In 2009, after attending a major trade convention in Las Vegas, Williams learned more about sourcing, overseas production and wholesale scaling. He introduced bulk ordering and manufacturing from abroad into the business, which helped lower costs.
Shortly after, he opened his first brick-and-mortar store in the Jamaica Coliseum Mall while continuing to sell on the streets. By the 2010s, these operations expanded beyond New York into Atlanta, cities across North Carolina and cities such as Compton and Long Beach, California and Newark and Paterson, New Jersey. Street sales often made more sense than the high costs of a retail store.
Resilience in the face of rotten apples
Williams launched his website in 2022, with help from his graphic designer cousin. Now much of his business is through online ordering and his social media presence, steps that helped him withstand the closing of the Jamaica Colosseum Mall earlier this year. This past holiday season was also the worst ever Williams had faced, he said.
“It’s just a season — it’s ups and downs, just like Wall Street,” he said. “So if this is a down period, I’ve got to wait for my up period. And it’s going to come because this is not the first time you’re going through this. This is a rerun.”

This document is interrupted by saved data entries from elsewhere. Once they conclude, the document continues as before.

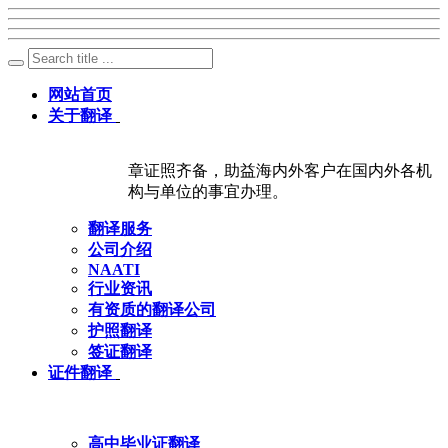
网站首页
关于翻译
章证照齐备，助益海内外客户在国内外各机
构与单位的事宜办理。
翻译服务
公司介绍
NAATI
行业资讯
有资质的翻译公司
护照翻译
签证翻译
证件翻译
高中毕业证翻译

Otherwise, he said, “you go from having a store to not having a store and you’re trying to figure things out, but you don’t want to make a desperate move. You make a desperate move, you fall deep in debt, you fall deep in the red making bad decisions.”
Williams is continuing to focus on his online sales and wholesale partnerships in neighborhoods across the country. And while he is considering having a permanent presence via a street van, he is still out in the streets himself, at seasonal pop-ups and other community events. It’s where it all started.
“I’m the pioneer of representing neighborhood fashion, with receipts,” he said.
To other aspiring pioneers, Williams advises: “No matter who doubts you, believe in your passion and you must persist,” he said. “If you quit, you’ll never know anything but regrets.”